-- RECORDS FOR THIS TASK follows --

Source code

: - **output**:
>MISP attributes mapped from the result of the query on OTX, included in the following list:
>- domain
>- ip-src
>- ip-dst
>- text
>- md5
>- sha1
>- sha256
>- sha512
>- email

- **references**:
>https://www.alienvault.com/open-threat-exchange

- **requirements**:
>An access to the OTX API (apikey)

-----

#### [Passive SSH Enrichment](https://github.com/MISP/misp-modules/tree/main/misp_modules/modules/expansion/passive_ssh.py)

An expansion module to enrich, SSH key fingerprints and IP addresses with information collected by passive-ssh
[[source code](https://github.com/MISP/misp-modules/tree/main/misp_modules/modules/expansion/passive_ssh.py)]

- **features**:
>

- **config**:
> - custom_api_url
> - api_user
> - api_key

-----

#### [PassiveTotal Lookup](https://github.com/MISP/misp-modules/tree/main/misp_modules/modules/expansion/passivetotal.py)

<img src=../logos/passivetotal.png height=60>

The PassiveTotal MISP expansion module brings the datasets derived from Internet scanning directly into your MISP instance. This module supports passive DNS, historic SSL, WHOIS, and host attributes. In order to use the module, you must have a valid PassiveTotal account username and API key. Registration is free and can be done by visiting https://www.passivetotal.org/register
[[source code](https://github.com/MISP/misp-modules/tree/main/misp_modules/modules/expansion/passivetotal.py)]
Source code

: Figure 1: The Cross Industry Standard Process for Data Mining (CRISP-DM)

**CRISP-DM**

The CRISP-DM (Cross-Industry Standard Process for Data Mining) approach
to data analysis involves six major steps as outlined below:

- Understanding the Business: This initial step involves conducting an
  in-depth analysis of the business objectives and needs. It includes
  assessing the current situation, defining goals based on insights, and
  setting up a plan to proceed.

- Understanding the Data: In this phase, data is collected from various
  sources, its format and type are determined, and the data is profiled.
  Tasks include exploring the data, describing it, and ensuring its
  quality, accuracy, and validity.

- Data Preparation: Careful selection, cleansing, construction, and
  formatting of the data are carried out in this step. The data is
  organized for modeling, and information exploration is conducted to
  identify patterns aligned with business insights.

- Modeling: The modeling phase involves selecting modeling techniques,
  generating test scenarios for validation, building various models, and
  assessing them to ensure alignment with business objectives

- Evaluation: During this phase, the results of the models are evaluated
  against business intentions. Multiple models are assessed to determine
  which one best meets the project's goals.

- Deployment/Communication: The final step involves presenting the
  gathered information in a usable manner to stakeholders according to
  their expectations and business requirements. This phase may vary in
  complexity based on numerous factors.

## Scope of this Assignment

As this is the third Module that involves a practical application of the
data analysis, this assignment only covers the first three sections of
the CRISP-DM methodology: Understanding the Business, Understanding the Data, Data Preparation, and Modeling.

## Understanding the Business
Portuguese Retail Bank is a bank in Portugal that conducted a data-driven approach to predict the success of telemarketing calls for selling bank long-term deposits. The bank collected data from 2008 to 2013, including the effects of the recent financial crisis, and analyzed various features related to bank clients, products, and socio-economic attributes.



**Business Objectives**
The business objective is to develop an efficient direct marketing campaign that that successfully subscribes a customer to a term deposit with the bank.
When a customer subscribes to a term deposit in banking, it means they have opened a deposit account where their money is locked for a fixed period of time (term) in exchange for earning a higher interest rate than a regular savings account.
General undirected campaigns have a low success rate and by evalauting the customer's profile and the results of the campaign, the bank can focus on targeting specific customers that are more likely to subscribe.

-- RECORDS FOR THIS TASK concluded --

## DIRECTIVE
In the entries, how many lines include the string "attributes"? Only the number should be given.

## ANSWER SPACE
3